There is a little known feature of QB that is called the Audit Trail. The Audit Trail records any changes made to original transactions, any deletions of invoices, checks, etc. You’ll want to do this when the place is closed or when you have plenty of time because this report can take a very long time to generate. Go to the Reports tab on the menu bar and click on it. Find the Accountant’s Reports and you will see the Audit Trail as one of the options. Click on it and apply the dates you wish to check, (the longer the period of time and more transactions, the longer the report will take) and wait.

In the audit trail, if an entry has been altered or deleted there will be two or sometimes three lines for one transaction. The one on the bottom is the original entry, the one(s) above it have been altered or deleted and the report will give what was changed, the payee, the amount, or an account and tell you which user entered the original, which user changed it and the day and time it was done.

So how do you tell if it’s fraud or just someone making changes? First, deleting an invoice should rarely be done, if there are a large number of deleted invoices then chances are, your company is not using the Estimates icon. The invoice should only be created when you know for sure a customer is going to go through with the arrangement, if you are using the invoice feature to send estimates, those estimates are posting to your accounts receivable account which should not be done.

So how would someone commit fraud by altering an invoice? If the same person that prints the invoices also sends the checks, it is very easy to print the invoice for your approval at $200 or more than what was actually invoiced for. Once you’ve approved what should be a $5000 invoice for $5200, the clerk will change the $5200 to $5000 and send the vendor the right amount, and at the same time issue themselves a check for $200 which would be written off to another account somewhere in the books. The bank reconciliations would always match and no one would be the wiser. This is one reason that you cannot print an invoice without saving it first.

Another common method of fraud is altering the payee of existing invoices to benefit the relatives, friends, etc of the crooked clerk. So an invoice may come in that has been created at home and submitted to you for payment by the person creating the invoice. Or, you may be cutting a check for a legitimate expense only to have the funds redirected to the crooked clerk.

You might also be on the lookout for checks being issued for identical amounts, during the same period every week, every month, etc. Sometimes the fraudster will send two checks to the same vendor and call up a day later and ask the vendor to return the check ‘mistakenly’ sent. If the fraudster is the same person who opens the mail, he will take the check and ‘wash it’ and make himself the payee. (If your bookkeeper seems to be continually doing her nails, you smell nail polish remover constantly, your company is at risk as that is what is used to remove ink off of checks) You can catch this by exporting the check detail to Excel and sorting it according to amounts, if you have one or two more checks a month for identical amounts, call your bank and ask for a copy of the cashed checks, front and back.
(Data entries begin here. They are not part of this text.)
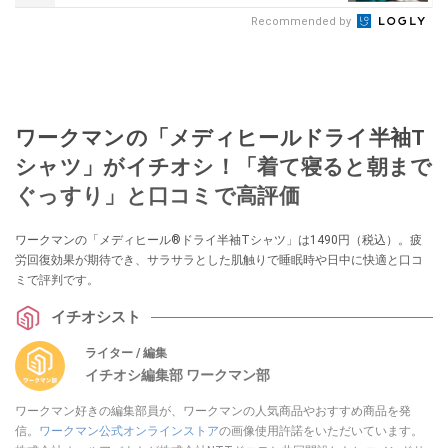
Recommended by
ワークマンの「メディヒールドライ半袖T
シャツ」がイチオシ！「着て寝ると朝まで
ぐっすり」と口コミで高評価
ワークマンの「メディヒール®ドライ半袖Tシャツ」は1490円（税込）。疲
労回復効果が期待でき、サラサラとした肌触りで睡眠時や日中に快適と口コ
ミで評判です。
イチオシスト
ライター / 編集
イチオシ編集部 ワークマン部
ワークマン好きの編集部員が、ワークマンの人気商品やおすすめ商品を発
信。
ワークマン公式オンラインストア
の画像使用許諾をいただいています。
The back of a check tells you which bank cashed it, and often, the name of the person who cashed it as well.

If you get your bank statements already opened by your bookkeeper, watch for checks that have cleared but that aren’t placed into the envelope with the statements. Compare your bank register to the images of the checks on the statements and confirm that the person or company you wrote the check to is the actual person or company that cashed the check.

Conclusion

If you take the basic precautions, it makes this kind of fraud much harder to commit. But you have to be vigilant and ready to take action should fraud be occurring in your business. Remember, however, that this is America, home of the Free Land of the Lawsuit. NEVER directly accuse your bookkeeper of stealing, especially in front of others. Find the services of a Certified Fraud Examiner in your area and they will be able to help you put a successful case together for prosecution, should you choose to go that route.